Moeller was an educator for 60 years and is now retired. She said she taught third graders how to read at one point and she would like to see parents sit down and read to their children.
“I enjoy reading my books to kids and I go to the library and read other people’s books. The reading level today is fourth grade, fourth month. I’m disappointed that parents don’t sit down and read to their kids. I want kids to be friendly with books. I want them to look at the front of it and pick it up and start reading on their own,” she said.
Obermeier has written three books in the “A Simple Stitch” series. The first one was “A Simple Stitch of Common Thread.” The second one was “A Simple Stitch of Time to Mend.” The third one was “A Simple Stitch of Familiar Pattern.” She said her first book is still her favorite, even though her writing has improved greatly since then.
“My first one is set in the fall going into the holidays. It strikes me as my time of year,” she said.
Obermeier wrote a cookbook called “A Simple Stir of Memory Served” that she said was done as if it were written during her third novel by one of the characters.
“I used my own recipes and pictures, but I did it as if the character wrote it, so it fit in with the novels,” she said.
Obermeier said she has started on her next full novel “A Simple Stitch in Time” and also has a short read called “A Secret Garden Tour” close to being ready to publish. She said by the time “A Simple Stitch in Time” is released, she hopes to have an open house by the spring at her farm again to share it.
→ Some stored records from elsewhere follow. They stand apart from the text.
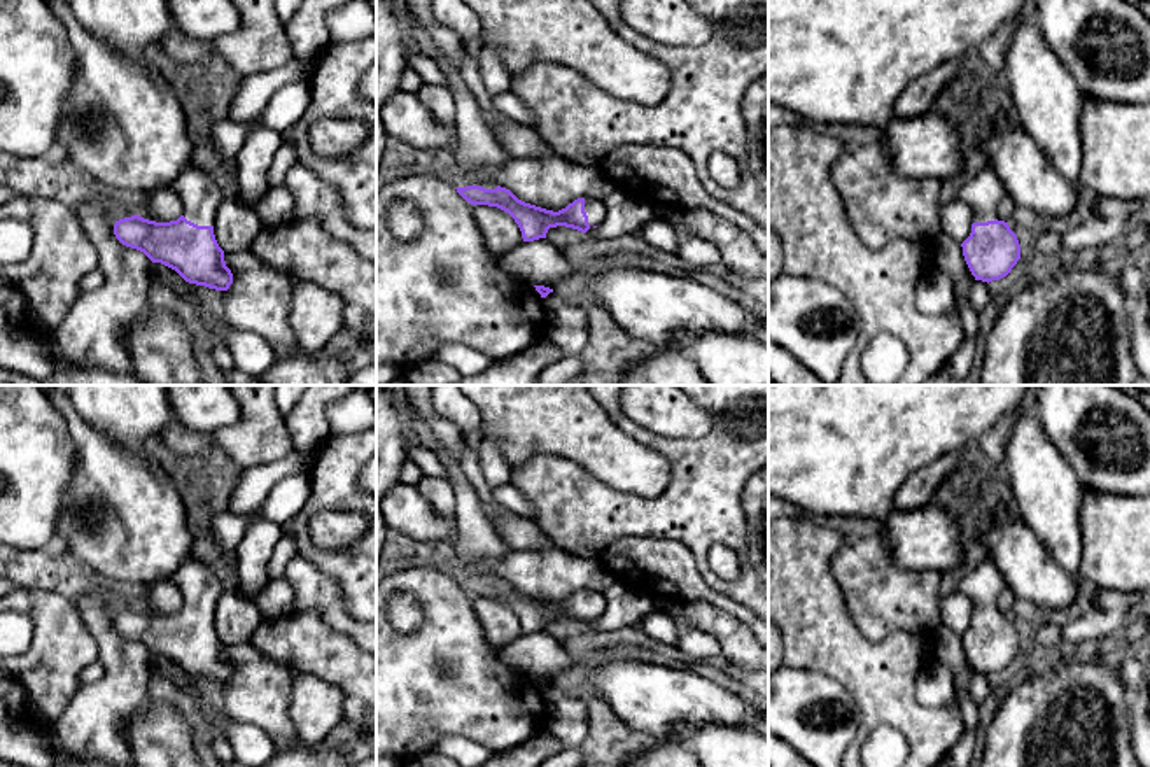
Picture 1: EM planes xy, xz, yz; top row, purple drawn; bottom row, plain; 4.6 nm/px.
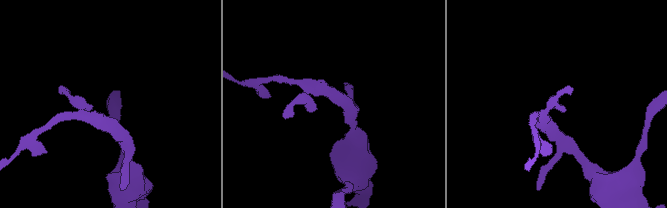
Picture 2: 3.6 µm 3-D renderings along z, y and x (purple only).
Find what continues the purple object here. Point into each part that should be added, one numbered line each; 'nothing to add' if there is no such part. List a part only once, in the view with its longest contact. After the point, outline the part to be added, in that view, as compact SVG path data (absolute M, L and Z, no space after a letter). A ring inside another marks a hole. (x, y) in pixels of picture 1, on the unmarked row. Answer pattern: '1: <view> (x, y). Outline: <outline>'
1: xz (596, 601). Outline: M585 590L585 604L590 620L599 618L606 611L606 597L602 592Z

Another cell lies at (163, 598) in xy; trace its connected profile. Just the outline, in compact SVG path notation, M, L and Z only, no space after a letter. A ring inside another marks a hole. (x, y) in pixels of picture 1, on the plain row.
M163 580L149 585L149 592L138 608L156 615L170 615L177 613L182 608L182 602L179 587L172 580Z

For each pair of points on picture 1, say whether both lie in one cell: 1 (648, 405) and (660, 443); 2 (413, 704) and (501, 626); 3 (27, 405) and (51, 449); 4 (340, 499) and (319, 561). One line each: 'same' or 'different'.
1: different
2: different
3: same
4: same

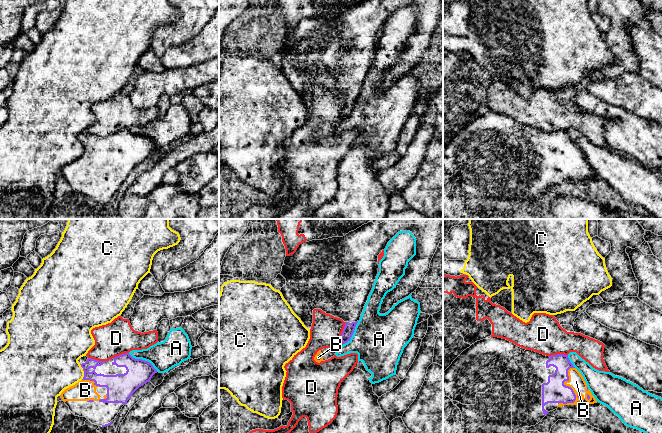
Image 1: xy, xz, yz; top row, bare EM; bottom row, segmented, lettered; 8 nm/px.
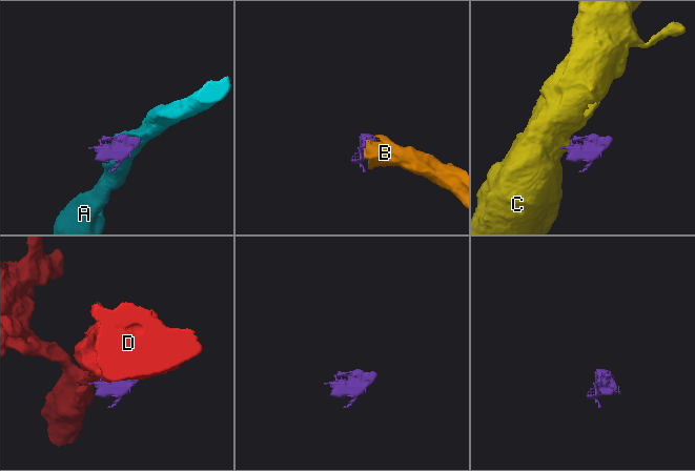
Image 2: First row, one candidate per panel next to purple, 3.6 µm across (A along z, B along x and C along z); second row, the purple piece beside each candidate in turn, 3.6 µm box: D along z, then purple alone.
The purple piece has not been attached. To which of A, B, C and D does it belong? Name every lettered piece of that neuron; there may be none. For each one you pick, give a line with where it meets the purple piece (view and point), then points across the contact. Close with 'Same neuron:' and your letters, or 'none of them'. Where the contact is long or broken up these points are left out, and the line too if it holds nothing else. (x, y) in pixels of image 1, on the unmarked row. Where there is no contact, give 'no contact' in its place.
B: meets purple in yz at (572, 165)
Same neuron: B

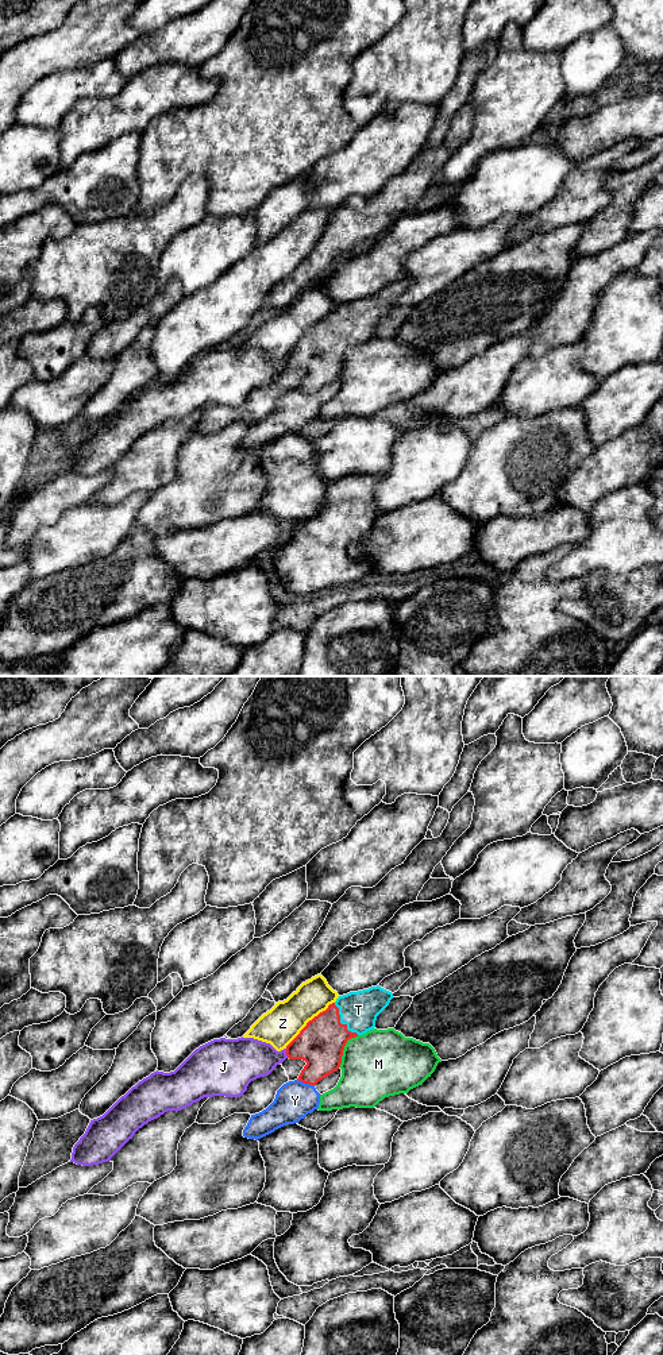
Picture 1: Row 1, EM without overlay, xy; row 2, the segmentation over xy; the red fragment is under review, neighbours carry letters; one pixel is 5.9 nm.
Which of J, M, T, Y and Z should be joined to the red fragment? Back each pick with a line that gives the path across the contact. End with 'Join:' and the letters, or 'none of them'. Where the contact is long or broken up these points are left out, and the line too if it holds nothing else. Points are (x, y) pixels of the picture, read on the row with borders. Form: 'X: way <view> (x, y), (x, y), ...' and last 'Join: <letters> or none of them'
Join: T

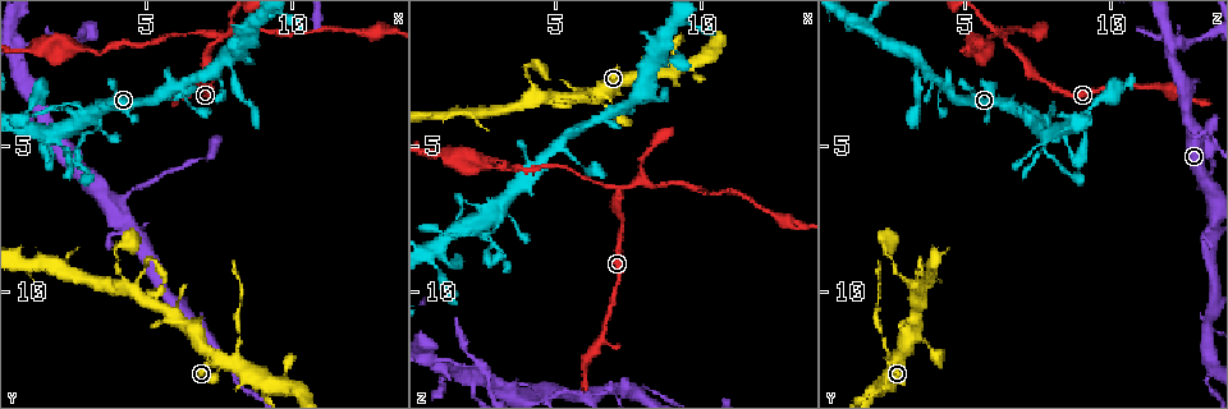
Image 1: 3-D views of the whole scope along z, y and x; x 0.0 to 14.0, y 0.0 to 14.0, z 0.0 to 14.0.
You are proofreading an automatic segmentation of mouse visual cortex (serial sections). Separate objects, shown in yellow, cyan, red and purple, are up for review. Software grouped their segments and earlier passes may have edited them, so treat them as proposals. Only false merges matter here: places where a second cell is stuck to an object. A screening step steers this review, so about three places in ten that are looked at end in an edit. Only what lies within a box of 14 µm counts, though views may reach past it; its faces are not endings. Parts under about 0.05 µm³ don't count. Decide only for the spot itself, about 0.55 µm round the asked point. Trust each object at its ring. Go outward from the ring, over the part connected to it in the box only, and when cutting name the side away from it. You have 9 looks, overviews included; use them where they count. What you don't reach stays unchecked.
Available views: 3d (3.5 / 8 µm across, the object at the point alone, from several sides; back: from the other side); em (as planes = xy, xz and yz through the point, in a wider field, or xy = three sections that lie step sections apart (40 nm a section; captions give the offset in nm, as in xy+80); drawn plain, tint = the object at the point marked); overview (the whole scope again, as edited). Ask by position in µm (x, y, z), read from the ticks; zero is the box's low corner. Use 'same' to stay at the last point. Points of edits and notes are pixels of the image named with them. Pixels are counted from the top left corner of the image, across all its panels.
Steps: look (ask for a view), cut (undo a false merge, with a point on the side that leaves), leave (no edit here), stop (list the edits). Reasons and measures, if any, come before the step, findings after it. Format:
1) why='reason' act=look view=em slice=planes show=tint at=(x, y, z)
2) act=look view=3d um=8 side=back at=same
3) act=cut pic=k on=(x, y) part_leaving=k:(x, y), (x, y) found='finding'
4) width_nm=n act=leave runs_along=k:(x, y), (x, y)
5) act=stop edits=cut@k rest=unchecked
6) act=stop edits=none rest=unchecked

why='thin neck' act=look view=3d um=3.5 at=(2.3, 5.2, 7.7)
“I did that several years back in 2018. I sold 66 books out here that day on a Sunday in a matter of six hours. I had a very good turnout for everybody to come out and see where I get my inspiration and to share. It’s an old farm house and it reminds me of reflections of the homestead that’s written about in the books,” she said.
Obermeier said all her life she has always liked to write short stories and poems. She said she never had gone forward with anything to try to be published or submitted anywhere until 2010, but always had ideas in the back of her mind.
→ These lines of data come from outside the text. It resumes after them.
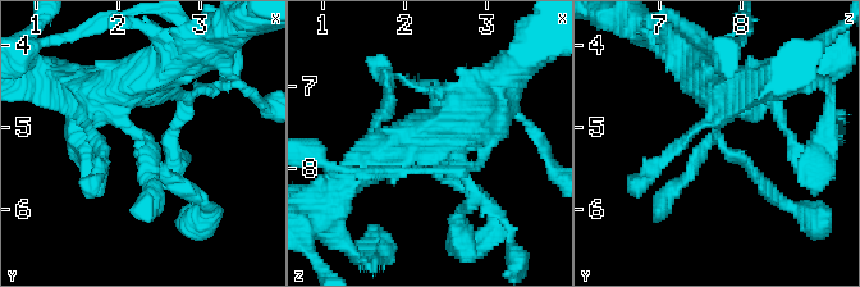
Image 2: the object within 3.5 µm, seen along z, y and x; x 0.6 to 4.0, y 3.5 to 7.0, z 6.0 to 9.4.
why='need the tissue' act=look view=em slice=xy step=3 show=tint at=(2.20, 5.15, 7.70)

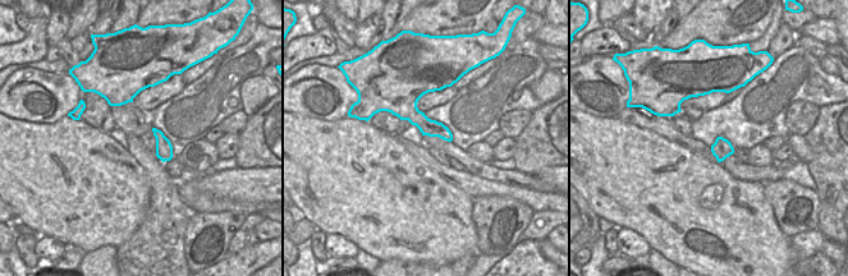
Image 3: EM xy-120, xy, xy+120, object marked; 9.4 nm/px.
act=leave runs_along=2:(703, 77), (713, 132), (768, 191) found='one cell here'

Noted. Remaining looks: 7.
why='thick turns thin' act=look view=3d um=3.5 at=(1.1, 1.5, 12.4)

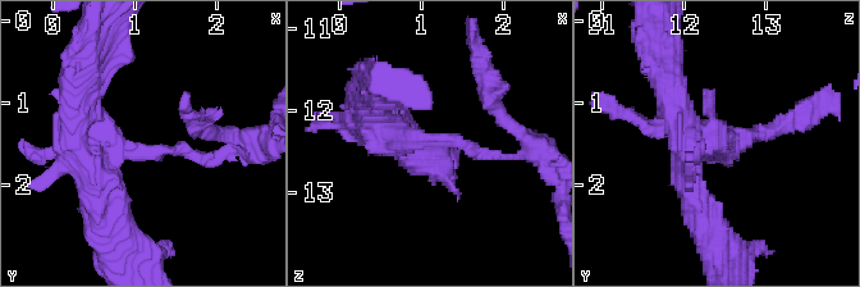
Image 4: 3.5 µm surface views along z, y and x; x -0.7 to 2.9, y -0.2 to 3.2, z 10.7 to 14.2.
arm_widths_nm=150,350 act=look view=em slice=xy step=5 show=tint at=(1.10, 1.60, 12.35)

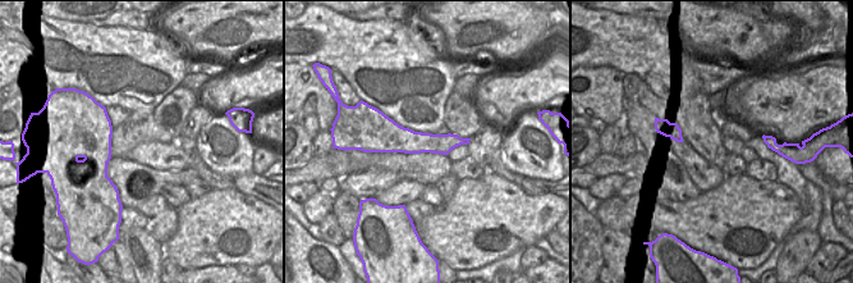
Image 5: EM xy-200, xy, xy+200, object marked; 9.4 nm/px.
width_nm=240 act=leave runs_along=4:(376, 112), (397, 139), (515, 154) found='all the same cell'

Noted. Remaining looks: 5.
act=look view=3d um=3.5 at=(7.2, 12.1, 4.0)

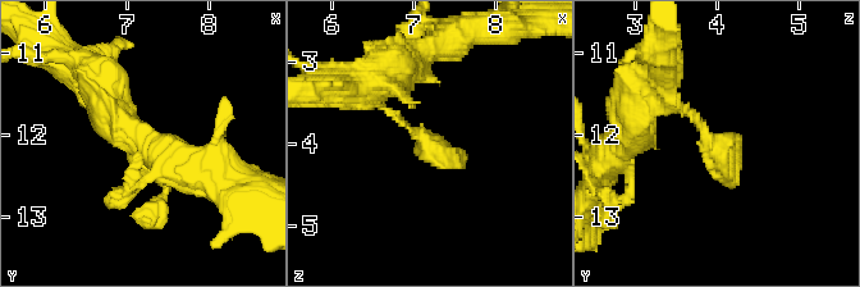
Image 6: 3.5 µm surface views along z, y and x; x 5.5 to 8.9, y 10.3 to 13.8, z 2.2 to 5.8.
act=look view=em slice=xy step=5 show=tint at=(7.10, 12.10, 3.95)

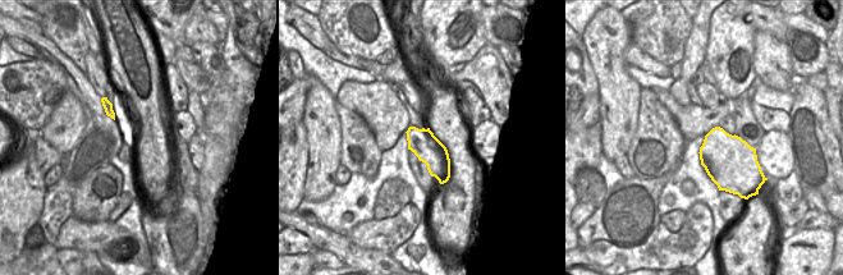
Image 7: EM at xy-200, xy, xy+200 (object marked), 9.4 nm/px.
act=leave runs_along=6:(97, 98), (90, 105), (173, 185) found='continuous, no second cell'

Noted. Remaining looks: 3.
why='abrupt turn' act=look view=3d um=8 at=(8.1, 12.1, 2.3)

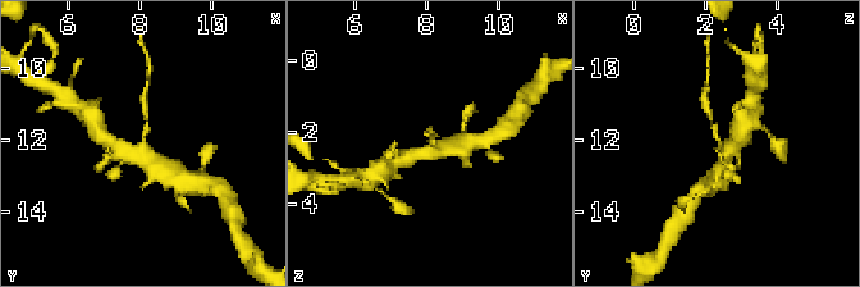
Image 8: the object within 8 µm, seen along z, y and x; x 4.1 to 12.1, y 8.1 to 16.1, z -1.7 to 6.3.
why='need the tissue' act=look view=em slice=xy step=1 show=tint at=(8.1, 12.0, 2.4)

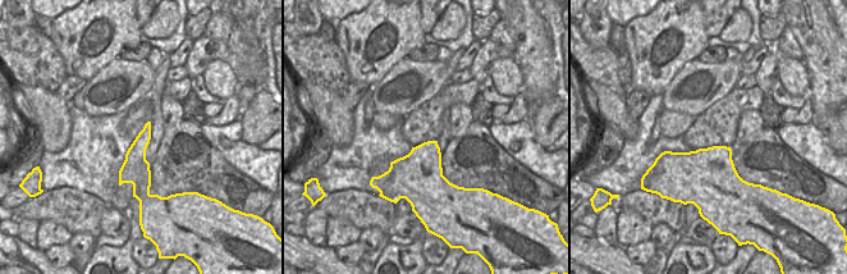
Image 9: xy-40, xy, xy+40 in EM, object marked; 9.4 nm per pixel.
width_nm=340 act=cut pic=8 on=(705, 104) part_leaving=8:(716, 133), (705, 100), (707, 83) found='a second cell is stuck on'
“In 2010, I went out to see my daughter and grandkids. My oldest granddaughter at the time said we need to write a book. She was 14. We sat down and mapped our ideas out. When I got back home, I thought, ‘I can’t really let this go.’ We had named our characters and had our story plot. I started working on it. It took me about a year and a half to write. That was my first novel that has been published since. It’s always been something that I’ve enjoyed doing. Since that, I have been able to take it quite a bit farther,” she said.
Obermeier said she always worked full time and had a lot of commitments helping family. She said when she finally sits down and loses herself in her writing, it takes her away and she really enjoys her characters and that’s her time.
“I really enjoy it. They read like, ‘Little House on the Prairie Meets Hallmark’ or a Lifetime movie. They’re not all overly sweet. There are some bumps in them. Nothing scary or bad. No off-color language or anything. They’re simple to read and make you feel good. They take you back to the old homestead,” she said.
Obermeier said she does not do an outline for a book and once she gets started with her ideas for the next one, it usually takes her a few starts to get it going. She said with them being in a series, she needs the book to make sense if you haven’t read the other ones, but at the same time, she does not want to keep repeating everything over and over again.
“It takes a little bit to get my start. I just feel like when I sit down and start writing, I put myself in there with my characters and I take ideas of things that happened throughout my life or through my folks or grandparents that I can remember somebody talking about and tweak them to make them fit in with a storyline. We live on a farm and I’ve always had an idea of having my own little business. Now I can do that through my character Eliza. I share through her the ideas that I’ve always had of things that I’d like to do,” she said.
Obermeier said her books are very well received and she has people contacting her asking, “When is your next book coming out?” Her website is debobooks.com.
“I have a website that’s all about the novels. There are little short stories I’ve written either about reflecting on things within the novels or reflecting on things within my own life or there’s a recipe box on it,” she said.